The company positioned itself as a faster, cheaper, and more environmentally sustainable alternative to conventional cloud services. Space Monkey gained significant traction through a successful 2013 Kickstarter campaign that raised $349,625—350% of its $100,000 goal—and at its peak became the world's largest peer-to-peer storage network[1]. The company was ultimately acquired by Vivint, a home automation firm, in September 2014 for an undisclosed amount[1].
Gordon-Carroll and Peacock conceived Space Monkey after meeting at Mozy, a cloud storage company, in 2007[1]. Their vision emerged during a period when cloud storage was dominated by centralized data centers, and they saw an opportunity to reimagine how data could be stored more efficiently and securely.
The company achieved early validation quickly. In March 2012, just a year after founding, Peacock's presentation won Space Monkey first place as "Best New Startup" at TechCrunch's Launch Festival[1]. This recognition helped attract venture capital: Space Monkey raised $2.3 million in seed funding in 2012 from a consortium of investors including Google Ventures, Venture51, Morado Ventures, and Polaris Venture Partners[3]. The company went live in April 2013 and subsequently raised an additional $2.7 million in a Series A round led by Google Ventures[1].
Space Monkey emerged during a pivotal moment in cloud computing history when peer-to-peer technologies were gaining credibility as alternatives to centralized infrastructure. The company rode the wave of growing consumer skepticism about data privacy and centralized control, offering a technical solution that aligned with emerging concerns about data sovereignty.
The timing was fortuitous: venture capital was flowing into cloud infrastructure startups, and Google Ventures' backing signaled institutional confidence in the peer-to-peer storage thesis. However, Space Monkey's acquisition by Vivint in 2014 reflected a broader market reality—that standalone consumer cloud storage faced intense competition from established players like Dropbox, Google Drive, and iCloud, making independent survival difficult.
The company's integration into Vivint's smart home platform represented a strategic pivot: rather than competing as a standalone consumer service, Space Monkey's technology became a component of a broader smart home ecosystem, where local storage and network redundancy could enhance home automation security and reliability[3].
Space Monkey represented an ambitious attempt to decentralize cloud storage at a moment when the industry was consolidating around centralized providers. While the company didn't survive as an independent entity, its core innovation—leveraging distributed networks for data storage—anticipated trends that would later gain prominence in blockchain, edge computing, and decentralized infrastructure.

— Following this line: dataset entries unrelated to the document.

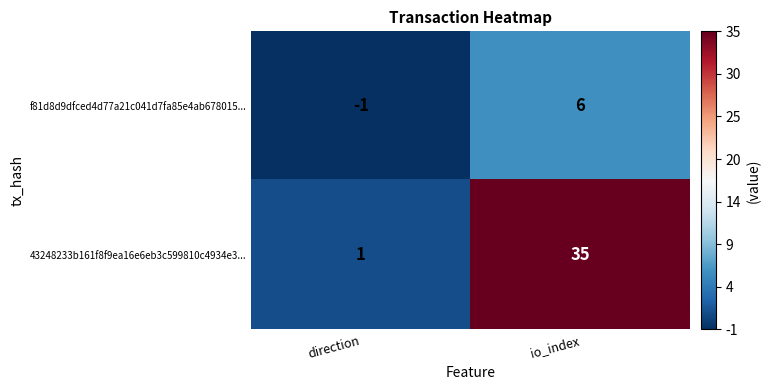

Is it true that 43248233b161f8f9ea16e6eb3c599810c4934e3... equals 1 at direction?

True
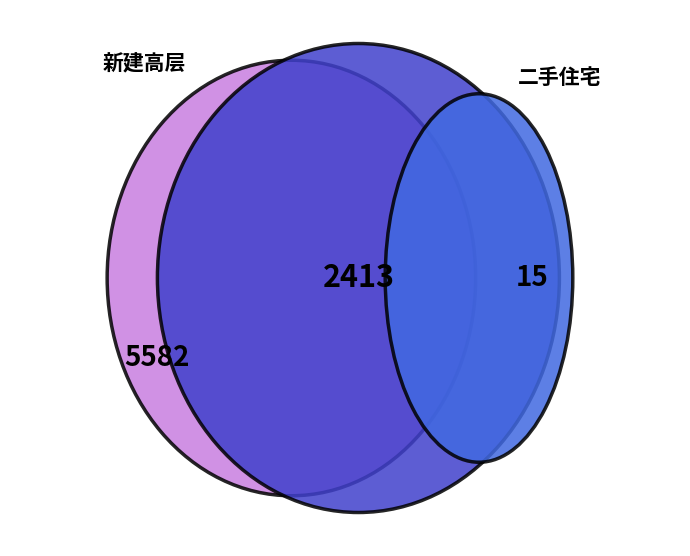

True or false: 常平镇 accounts for 9% of the total.

False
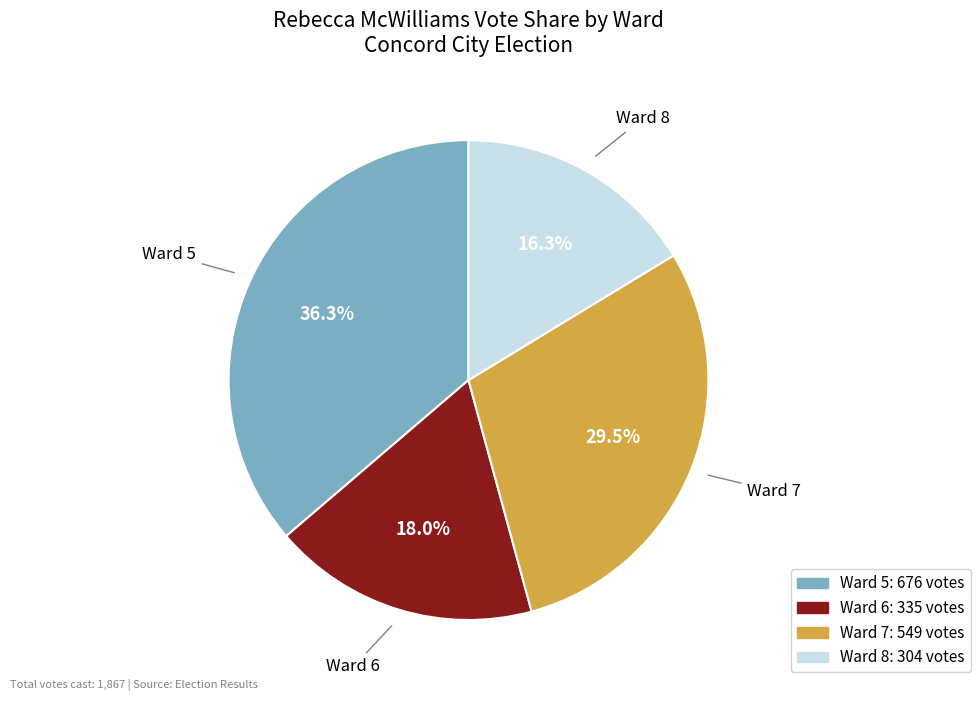

How many segments does this pie chart have?

4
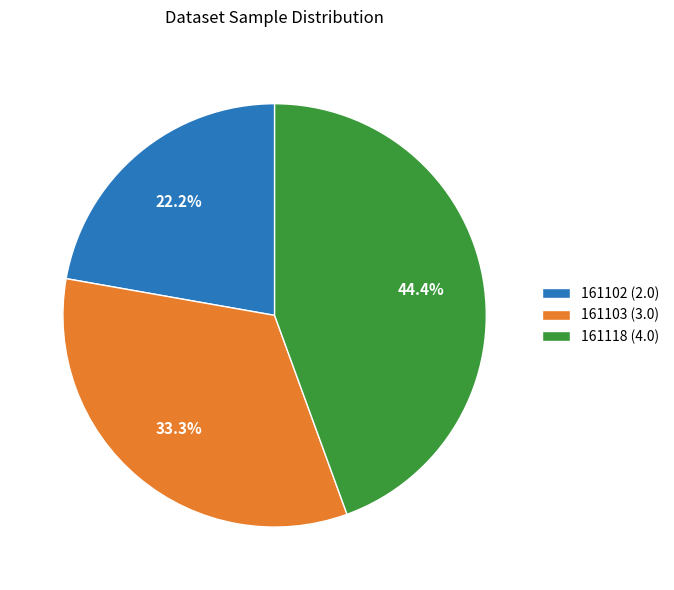

Does 161102 represent more than half of the total?

No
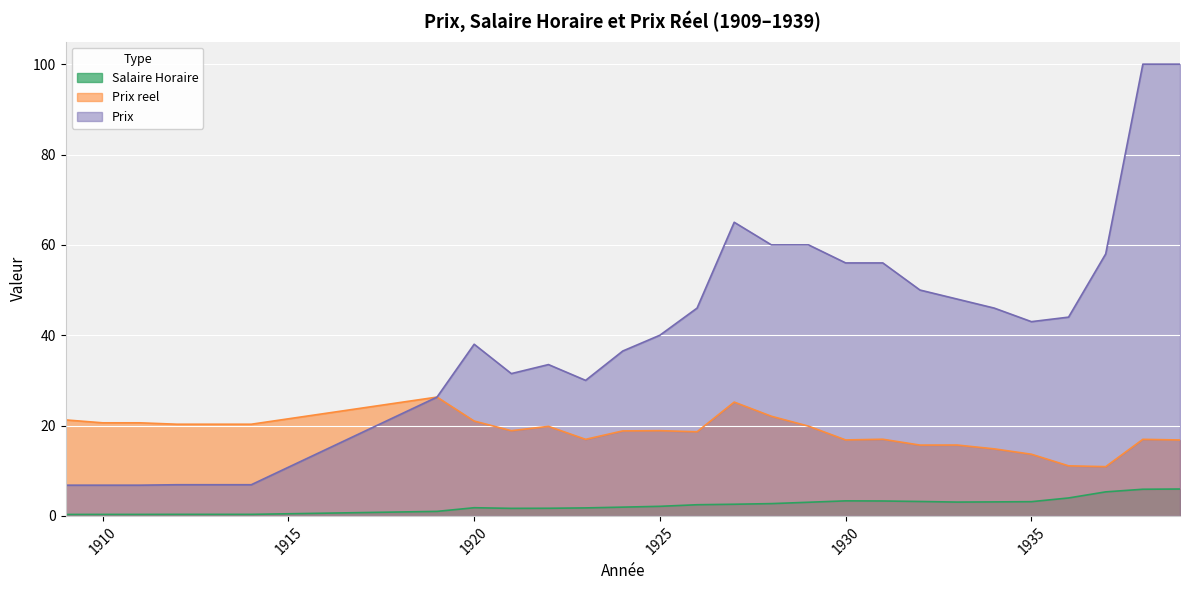

Reading left to right, extract all data points from this chart.

Salaire Horaire: 0.3	0.3	0.3	0.3	0.3	0.3	1.0	1.8	1.7	1.7	1.8	1.9	2.1	2.5	2.6	2.7	3.0	3.3	3.3	3.2	3.1	3.1	3.1	4.0	5.3	5.9	6.0
Prix reel: 21.2	20.6	20.6	20.3	20.3	20.3	26.3	21.0	18.9	19.8	16.9	18.8	18.9	18.6	25.2	22.1	19.9	16.8	17.0	15.7	15.7	14.8	13.7	11.1	10.9	16.9	16.8
Prix: 6.8	6.8	6.8	6.9	6.9	6.9	26.3	38.0	31.5	33.5	30.0	36.5	40.0	46.0	65.0	60.0	60.0	56.0	56.0	50.0	48.0	46.0	43.0	44.0	58.0	100.0	100.0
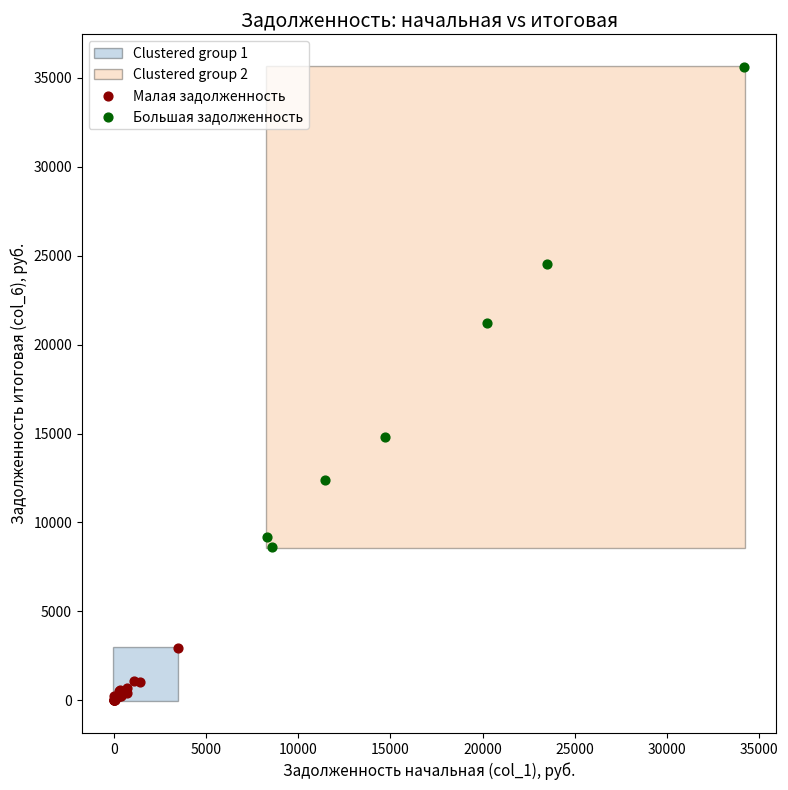

Which series reaches the maximum Y coordinate?

Большая задолженность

The acquisition by Vivint suggests that peer-to-peer storage technology found its strongest application not as a consumer-facing product, but as infrastructure embedded within larger platforms. Today's resurgence of interest in decentralized storage (through projects like IPFS and Filecoin) validates Space Monkey's original thesis, even if the company itself became a footnote in cloud computing history rather than a category leader.
Space Monkey has raised $2.8M in total across 2 funding rounds.
Space Monkey's investors include Venture51, Google Ventures, Bling Capital, Bloomberg Beta, CapitalG, Craft Ventures, Decibel Partners, ENIAC Ventures, Eunoia Capital Partners, Expansion Venture Capital, FabFitFun, Felicis Ventures.